**Task statement**: Pull out every line in the rows below that contains the string "collectors" and copy each one unchanged.
#### Data shown
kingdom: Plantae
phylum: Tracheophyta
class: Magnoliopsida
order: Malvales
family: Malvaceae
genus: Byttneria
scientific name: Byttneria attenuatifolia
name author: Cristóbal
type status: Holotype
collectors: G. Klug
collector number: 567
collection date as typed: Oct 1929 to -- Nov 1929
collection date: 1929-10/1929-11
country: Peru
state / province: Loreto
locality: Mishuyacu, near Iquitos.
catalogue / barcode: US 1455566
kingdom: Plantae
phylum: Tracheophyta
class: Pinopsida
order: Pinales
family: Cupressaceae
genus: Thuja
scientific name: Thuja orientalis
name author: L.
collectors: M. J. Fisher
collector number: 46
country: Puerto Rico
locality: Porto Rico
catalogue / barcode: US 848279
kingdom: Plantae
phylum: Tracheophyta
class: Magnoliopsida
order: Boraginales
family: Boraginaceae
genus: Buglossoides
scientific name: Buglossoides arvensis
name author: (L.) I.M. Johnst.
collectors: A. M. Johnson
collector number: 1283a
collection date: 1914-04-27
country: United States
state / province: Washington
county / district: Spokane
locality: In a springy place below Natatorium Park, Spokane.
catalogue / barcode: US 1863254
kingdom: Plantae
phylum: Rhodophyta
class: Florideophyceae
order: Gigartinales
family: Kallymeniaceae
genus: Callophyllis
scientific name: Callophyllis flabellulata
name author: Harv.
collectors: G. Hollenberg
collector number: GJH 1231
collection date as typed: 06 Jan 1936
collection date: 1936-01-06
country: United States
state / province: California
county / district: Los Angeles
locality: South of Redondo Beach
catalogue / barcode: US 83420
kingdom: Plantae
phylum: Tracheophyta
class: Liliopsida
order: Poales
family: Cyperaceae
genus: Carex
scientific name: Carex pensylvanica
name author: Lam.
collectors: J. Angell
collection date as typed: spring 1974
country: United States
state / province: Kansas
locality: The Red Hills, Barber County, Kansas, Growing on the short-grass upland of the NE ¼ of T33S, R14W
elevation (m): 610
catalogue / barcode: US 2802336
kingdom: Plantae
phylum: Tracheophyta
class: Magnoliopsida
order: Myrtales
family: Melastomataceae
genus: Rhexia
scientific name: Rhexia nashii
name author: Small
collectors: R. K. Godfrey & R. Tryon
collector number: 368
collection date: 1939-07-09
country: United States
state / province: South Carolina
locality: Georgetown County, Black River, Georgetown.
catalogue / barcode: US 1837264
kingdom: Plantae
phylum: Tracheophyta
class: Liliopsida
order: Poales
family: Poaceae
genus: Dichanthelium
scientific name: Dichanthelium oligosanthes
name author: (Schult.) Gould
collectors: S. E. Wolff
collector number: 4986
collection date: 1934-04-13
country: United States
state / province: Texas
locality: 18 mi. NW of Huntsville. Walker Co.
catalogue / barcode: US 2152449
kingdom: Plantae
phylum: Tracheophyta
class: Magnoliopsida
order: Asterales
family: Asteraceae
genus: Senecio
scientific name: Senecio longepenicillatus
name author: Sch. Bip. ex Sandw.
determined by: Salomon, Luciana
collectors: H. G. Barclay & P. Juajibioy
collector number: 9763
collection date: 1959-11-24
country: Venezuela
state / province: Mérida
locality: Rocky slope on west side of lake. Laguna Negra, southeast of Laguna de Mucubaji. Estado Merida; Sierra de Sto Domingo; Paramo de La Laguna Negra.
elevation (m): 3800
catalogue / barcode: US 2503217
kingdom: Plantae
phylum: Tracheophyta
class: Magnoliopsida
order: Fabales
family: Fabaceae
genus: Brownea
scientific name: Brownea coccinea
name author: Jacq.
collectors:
########
**Solution for this task**:
collectors: G. Klug
collectors: M. J. Fisher
collectors: A. M. Johnson
collectors: G. Hollenberg
collectors: J. Angell
collectors: R. K. Godfrey & R. Tryon
collectors: S. E. Wolff
collectors: H. G. Barclay & P. Juajibioy
collectors:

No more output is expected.